5 Use Cases of GROUP BY for Internal Tables

nomssi · ‎11-30-2017

ABAP developers target a moving Netweaver platform (7.0, or 7.02 or 7.31 or 7.40 or 7.5x or the Cloud) where the state of the art method to shoot yourself in the foot is a contest between vintage idioms and idioms using recent additions to the language.

* Add line to internal table LT_ENTRY

ls_entry-action = shoot.

ls_entry-aim = foot.

APPEND ls_entry TO lt_entry.



* Version 2 using field-symbol

APPEND INITIAL LINE TO lt_entry ASSIGNING <ls_entry>.

<ls_entry>-action = shoot.

<ls_entry>-aim = foot.



* Version 3

APPEND VALUE #( action = shoot

                aim = foot ) TO lt_entry.



* Version 4

lt_entry = VALUE #( BASE lt_entry 

                    ( action = shoot aim = foot ) ).

ABAP developers struggle in a popularity contest that drives the adoption of no nonsense features but pushes powerful features available in Netweaver out of fashion because they are or seem complex, like

LOOP AT WHERE

A Graph Library

A Lexer

table expression's DEFAULT / OPTIONAL parameter

GROUP BY for internal tables.

Case in Point

GROUP BY for internal tables is nothing new under the sun. Horst Keller announced it 3 years ago and then produced a sequel last year explaining binding. Then Kerem Koseoglu called it cool. I think it outmodes the following idioms

SORT + DELETE ADJACENT DUPLICATE.

COLLECT for unique table entries.

LOOP AT NEW

and it is simple enough so everyone should be using it, today.

So what is GROUP BY for internal tables?

Read the introduction courtesy Horst Keller and (his) official documentation. I will motivate with before and after samples below and perfect the confusion by saying grouping is

classification: creation of groups and unique assignment of table entries to a group

dynamic mapping while defining a group key for sorting

native: trying to implement a dynamic sorting logic once made me miss native priority queues in ABAP

I was not using it because...

It does not work on my Netweaver stack, we still have 7.31 around and downgrading is a pain...

Once every second week, I have an epic coding moment when I really grasp GROUP BY. But then, it passes...

It is arcane, I didn't have to, was not forced use it to and could live without it.

It must hurt, it isn't called bleeding edge for nothing...

I am now using it because...

7.40 is not cutting edge (anymore), and compared to the procedural to objects conundrum, GROUP BY is a low-hanging fruit with an impressive documentation.

I abstract its power with a word: grouping. Grouping is a recurring problem in data processing. It is widely applicable, it is a pattern. While refactoring, GROUP BY reveals the intent of the design better than the alternative ABAP constructs.

With a native idiom available, it is easier to talk about design. We will hear ABAP developer bragging about grouping soon:

Do not DELETE ADJACENT DUPLICATES, GROUP BY a given key

Do not LOOP.. AT NEW, GROUP BY

Do not sort the table according to an alternate key, GROUP BY varying keys.
^^^^
Say whether each statement agrees with the post above on GROUP BY for internal tables: (a) the author thinks GROUP BY outmodes COLLECT for unique table entries; (b) the author calls 7.40 cutting edge; (c) Horst Keller called GROUP BY cool. For each, answer yes or no and quote the deciding words of the post.
^^^^
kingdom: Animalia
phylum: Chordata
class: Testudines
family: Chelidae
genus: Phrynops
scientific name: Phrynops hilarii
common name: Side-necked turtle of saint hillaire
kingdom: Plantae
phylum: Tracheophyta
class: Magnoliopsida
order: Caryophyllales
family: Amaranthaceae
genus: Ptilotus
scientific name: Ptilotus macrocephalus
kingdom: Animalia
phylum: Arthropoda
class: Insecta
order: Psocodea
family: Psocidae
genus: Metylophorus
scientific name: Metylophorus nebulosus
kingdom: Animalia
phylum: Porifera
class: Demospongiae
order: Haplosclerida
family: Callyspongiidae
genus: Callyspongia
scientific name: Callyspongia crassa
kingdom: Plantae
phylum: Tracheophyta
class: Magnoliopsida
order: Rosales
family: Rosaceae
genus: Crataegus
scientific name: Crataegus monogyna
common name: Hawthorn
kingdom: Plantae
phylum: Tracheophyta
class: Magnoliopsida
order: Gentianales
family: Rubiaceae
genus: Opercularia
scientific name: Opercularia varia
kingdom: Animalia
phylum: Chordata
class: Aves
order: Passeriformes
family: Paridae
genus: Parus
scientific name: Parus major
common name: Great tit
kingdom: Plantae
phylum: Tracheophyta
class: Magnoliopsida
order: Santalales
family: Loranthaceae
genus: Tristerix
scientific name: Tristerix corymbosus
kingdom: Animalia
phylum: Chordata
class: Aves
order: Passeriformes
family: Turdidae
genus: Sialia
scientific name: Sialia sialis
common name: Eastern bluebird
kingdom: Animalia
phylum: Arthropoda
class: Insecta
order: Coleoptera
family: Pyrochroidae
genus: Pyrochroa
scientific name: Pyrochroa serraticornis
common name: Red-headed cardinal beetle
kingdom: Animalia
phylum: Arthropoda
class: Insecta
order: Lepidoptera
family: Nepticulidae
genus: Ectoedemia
^^^^
Exercise response »
(a) Yes: "I think it outmodes the following idioms" and "COLLECT for unique table entries."
(b) No: "7.40 is not cutting edge (anymore)"
(c) No: "Then Kerem Koseoglu called it cool."